ACTIVITY:
What is needed is a copy of each line in the listing that contains "down".

SUPPLIED RECORDS:
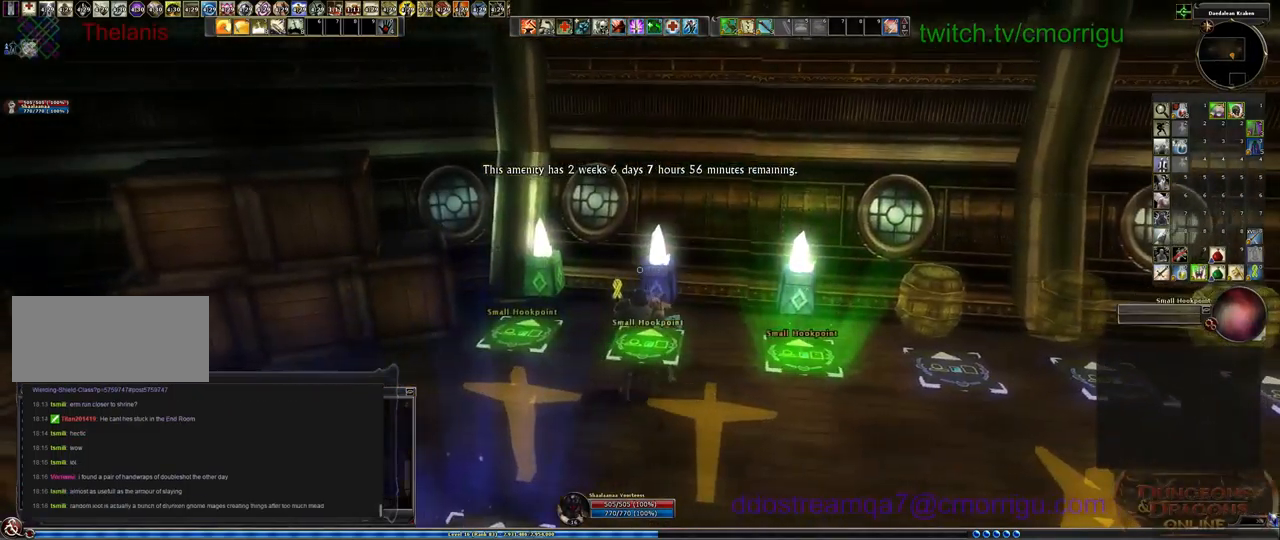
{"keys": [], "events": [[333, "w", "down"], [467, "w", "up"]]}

...

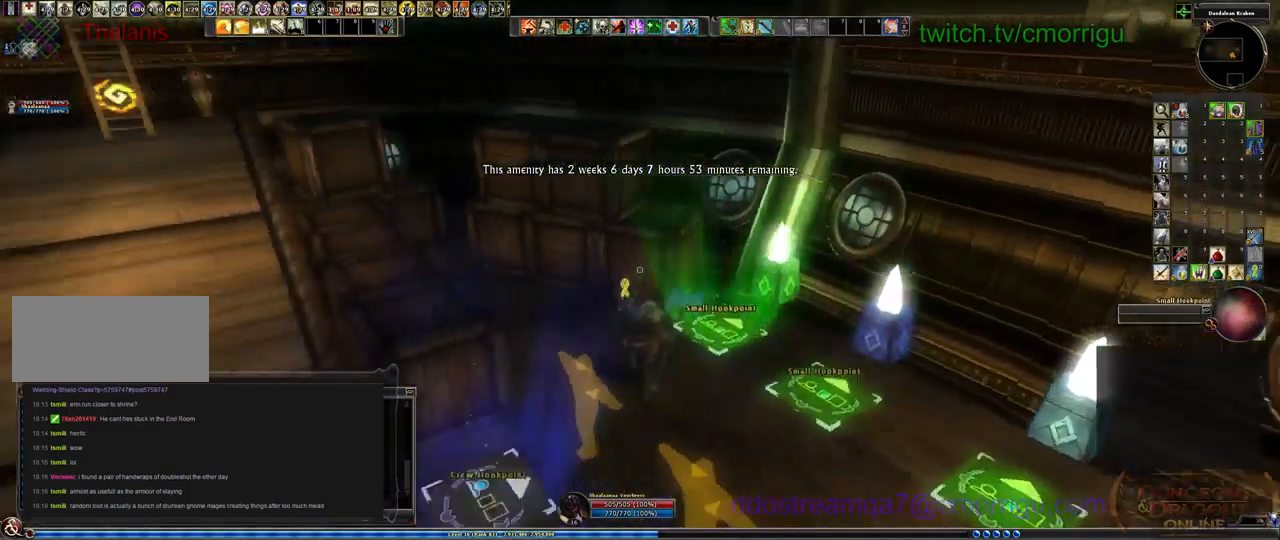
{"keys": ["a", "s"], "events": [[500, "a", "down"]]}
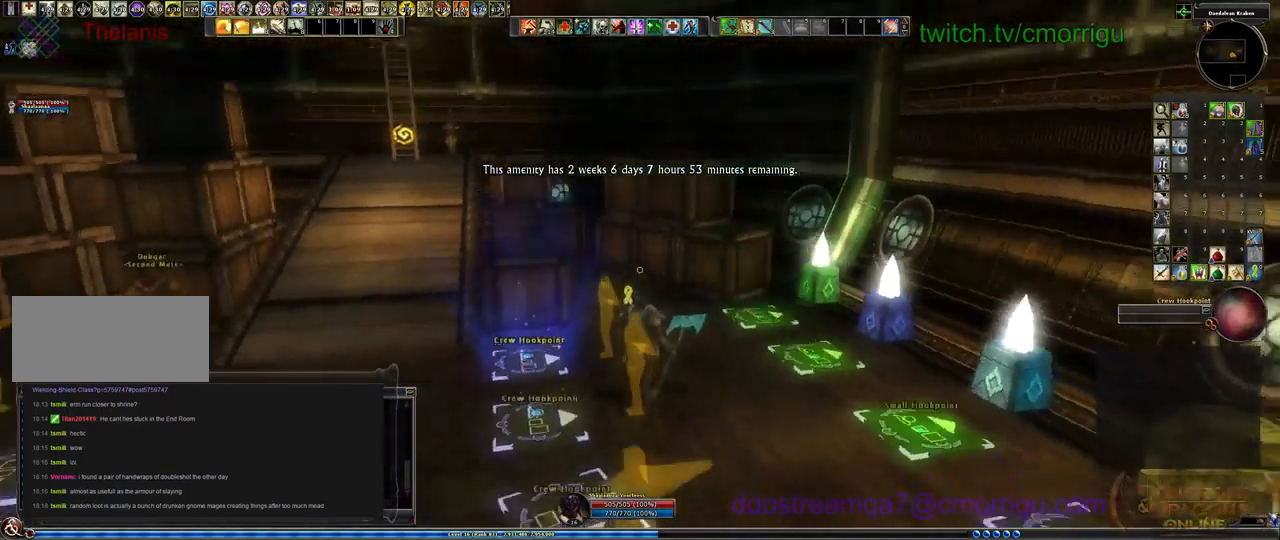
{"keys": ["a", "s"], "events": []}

PROBLEM SOLUTION:
{"keys": [], "events": [[333, "w", "down"], [467, "w", "up"]]}
{"keys": ["a", "s"], "events": [[500, "a", "down"]]}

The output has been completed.